# DATASET ENTRIES

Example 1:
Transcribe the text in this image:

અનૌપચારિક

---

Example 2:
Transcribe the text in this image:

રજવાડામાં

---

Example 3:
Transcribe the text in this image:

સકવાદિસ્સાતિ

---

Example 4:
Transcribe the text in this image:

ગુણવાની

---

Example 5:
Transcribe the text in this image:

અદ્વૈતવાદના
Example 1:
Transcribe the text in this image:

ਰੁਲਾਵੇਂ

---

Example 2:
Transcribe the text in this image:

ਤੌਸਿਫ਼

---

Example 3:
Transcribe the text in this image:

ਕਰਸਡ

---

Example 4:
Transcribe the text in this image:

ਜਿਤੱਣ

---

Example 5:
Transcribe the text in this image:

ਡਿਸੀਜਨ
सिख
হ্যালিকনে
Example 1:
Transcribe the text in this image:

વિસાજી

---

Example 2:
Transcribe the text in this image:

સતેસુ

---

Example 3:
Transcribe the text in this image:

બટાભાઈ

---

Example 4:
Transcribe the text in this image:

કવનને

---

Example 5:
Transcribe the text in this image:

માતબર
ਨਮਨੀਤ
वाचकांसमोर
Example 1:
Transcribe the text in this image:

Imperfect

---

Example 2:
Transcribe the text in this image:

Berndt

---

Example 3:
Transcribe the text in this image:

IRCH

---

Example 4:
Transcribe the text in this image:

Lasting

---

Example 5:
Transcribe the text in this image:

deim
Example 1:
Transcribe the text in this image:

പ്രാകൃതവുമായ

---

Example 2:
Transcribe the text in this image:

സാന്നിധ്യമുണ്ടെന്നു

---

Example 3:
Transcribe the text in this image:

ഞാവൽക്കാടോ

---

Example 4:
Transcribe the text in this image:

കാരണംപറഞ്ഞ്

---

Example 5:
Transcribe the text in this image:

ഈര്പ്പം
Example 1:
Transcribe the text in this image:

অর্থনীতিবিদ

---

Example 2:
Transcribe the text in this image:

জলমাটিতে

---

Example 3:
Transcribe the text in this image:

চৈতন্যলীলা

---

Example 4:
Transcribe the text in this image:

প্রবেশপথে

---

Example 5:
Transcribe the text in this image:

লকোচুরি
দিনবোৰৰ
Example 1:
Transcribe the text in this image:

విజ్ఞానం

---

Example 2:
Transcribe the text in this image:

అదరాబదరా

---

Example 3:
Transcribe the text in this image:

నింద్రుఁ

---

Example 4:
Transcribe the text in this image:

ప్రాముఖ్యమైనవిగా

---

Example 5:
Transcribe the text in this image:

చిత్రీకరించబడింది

# EXERCISE REQUIREMENTS
Write out the complete set of records exactly as given.

# WRITTEN ANSWER
Example 1:
Transcribe the text in this image:

અનૌપચારિક

---

Example 2:
Transcribe the text in this image:

રજવાડામાં

---

Example 3:
Transcribe the text in this image:

સકવાદિસ્સાતિ

---

Example 4:
Transcribe the text in this image:

ગુણવાની

---

Example 5:
Transcribe the text in this image:

અદ્વૈતવાદના
Example 1:
Transcribe the text in this image:

ਰੁਲਾਵੇਂ

---

Example 2:
Transcribe the text in this image:

ਤੌਸਿਫ਼

---

Example 3:
Transcribe the text in this image:

ਕਰਸਡ

---

Example 4:
Transcribe the text in this image:

ਜਿਤੱਣ

---

Example 5:
Transcribe the text in this image:

ਡਿਸੀਜਨ
सिख
হ্যালিকনে
Example 1:
Transcribe the text in this image:

વિસાજી

---

Example 2:
Transcribe the text in this image:

સતેસુ

---

Example 3:
Transcribe the text in this image:

બટાભાઈ

---

Example 4:
Transcribe the text in this image:

કવનને

---

Example 5:
Transcribe the text in this image:

માતબર
ਨਮਨੀਤ
वाचकांसमोर
Example 1:
Transcribe the text in this image:

Imperfect

---

Example 2:
Transcribe the text in this image:

Berndt

---

Example 3:
Transcribe the text in this image:

IRCH

---

Example 4:
Transcribe the text in this image:

Lasting

---

Example 5:
Transcribe the text in this image:

deim
Example 1:
Transcribe the text in this image:

പ്രാകൃതവുമായ

---

Example 2:
Transcribe the text in this image:

സാന്നിധ്യമുണ്ടെന്നു

---

Example 3:
Transcribe the text in this image:

ഞാവൽക്കാടോ

---

Example 4:
Transcribe the text in this image:

കാരണംപറഞ്ഞ്

---

Example 5:
Transcribe the text in this image:

ഈര്പ്പം
Example 1:
Transcribe the text in this image:

অর্থনীতিবিদ

---

Example 2:
Transcribe the text in this image:

জলমাটিতে

---

Example 3:
Transcribe the text in this image:

চৈতন্যলীলা

---

Example 4:
Transcribe the text in this image:

প্রবেশপথে

---

Example 5:
Transcribe the text in this image:

লকোচুরি
দিনবোৰৰ
Example 1:
Transcribe the text in this image:

విజ్ఞానం

---

Example 2:
Transcribe the text in this image:

అదరాబదరా

---

Example 3:
Transcribe the text in this image:

నింద్రుఁ

---

Example 4:
Transcribe the text in this image:

ప్రాముఖ్యమైనవిగా

---

Example 5:
Transcribe the text in this image:

చిత్రీకరించబడింది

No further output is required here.